What you have to do
In the court opinion, begin at the words "UNITED STATES DISTRICT" and stop after "MATTHEW MOWERY, Defendant.", then write that passage out again, swapping "Plaintiff" for "Prosecution".

Document extract
——————————

UNITED STATES DISTRICT COURT FOR THE DISTRICT OF NEW MEXICO
Oct 14, 2016
No. CR 08-2436 JAP (D.N.M. Oct. 14, 2016)

Opinion

No. CR 08-2436 JAP

10-14-2016

UNITED STATES OF AMERICA, Plaintiff, v. MATTHEW MOWERY, Defendant.


MEMORANDUM OPINION AND ORDER

On August 17, 2016, Defendant Matthew Mowery filed a MOTION TO RECONSIDER DENIAL OF REDUCTION OF SENTENCE, UNDER 18 U.S.C. § 3582(c)(2) (Motion) (Doc. No. 104). Defendant asks the Court to reconsider its denial of Defendant's earlier petition to modify his sentence (Doc. No. 93), and requests a 33-month reduction of his sentence. In the UNITED STATES' RESPONSE TO DEFENDANT'S MOTION TO RECONSIDER DENIAL OF REDUCTION OF SENTENCE UNDER 18 U.S.C. § 3582(c)(2) (Response) (Doc. No. 109), the government suggests that the Court grant Defendant's Motion in part by reducing his sentence by 10 months. In the REPLY TO GOVERNMENT'S RESPONSE TO THE MOTION TO RECONSIDER DENIAL OF REDUCTION OF SENTENCE, UNDER 18 U.S.C. § 3582(c)(2) (Reply) (Doc. No. 110), Defendant again asks for a 33-month reduction of his sentence.

——————————

Stored data
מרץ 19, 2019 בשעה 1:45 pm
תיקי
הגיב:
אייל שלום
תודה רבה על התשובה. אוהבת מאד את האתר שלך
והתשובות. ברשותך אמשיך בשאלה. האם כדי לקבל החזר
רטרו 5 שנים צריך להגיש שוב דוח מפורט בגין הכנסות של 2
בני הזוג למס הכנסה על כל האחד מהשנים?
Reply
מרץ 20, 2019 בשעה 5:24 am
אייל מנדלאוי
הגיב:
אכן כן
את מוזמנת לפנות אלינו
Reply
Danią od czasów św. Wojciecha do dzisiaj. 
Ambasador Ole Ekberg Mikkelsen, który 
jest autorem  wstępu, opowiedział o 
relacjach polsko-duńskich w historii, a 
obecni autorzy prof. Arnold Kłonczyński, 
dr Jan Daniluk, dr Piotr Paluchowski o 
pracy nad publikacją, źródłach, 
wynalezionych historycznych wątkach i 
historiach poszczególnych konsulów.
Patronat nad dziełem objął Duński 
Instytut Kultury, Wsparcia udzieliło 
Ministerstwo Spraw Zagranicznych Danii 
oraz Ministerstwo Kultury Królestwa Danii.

——————————

Task output
UNITED STATES DISTRICT COURT FOR THE DISTRICT OF NEW MEXICO
Oct 14, 2016
No. CR 08-2436 JAP (D.N.M. Oct. 14, 2016)

Opinion

No. CR 08-2436 JAP

10-14-2016

UNITED STATES OF AMERICA, Prosecution, v. MATTHEW MOWERY, Defendant.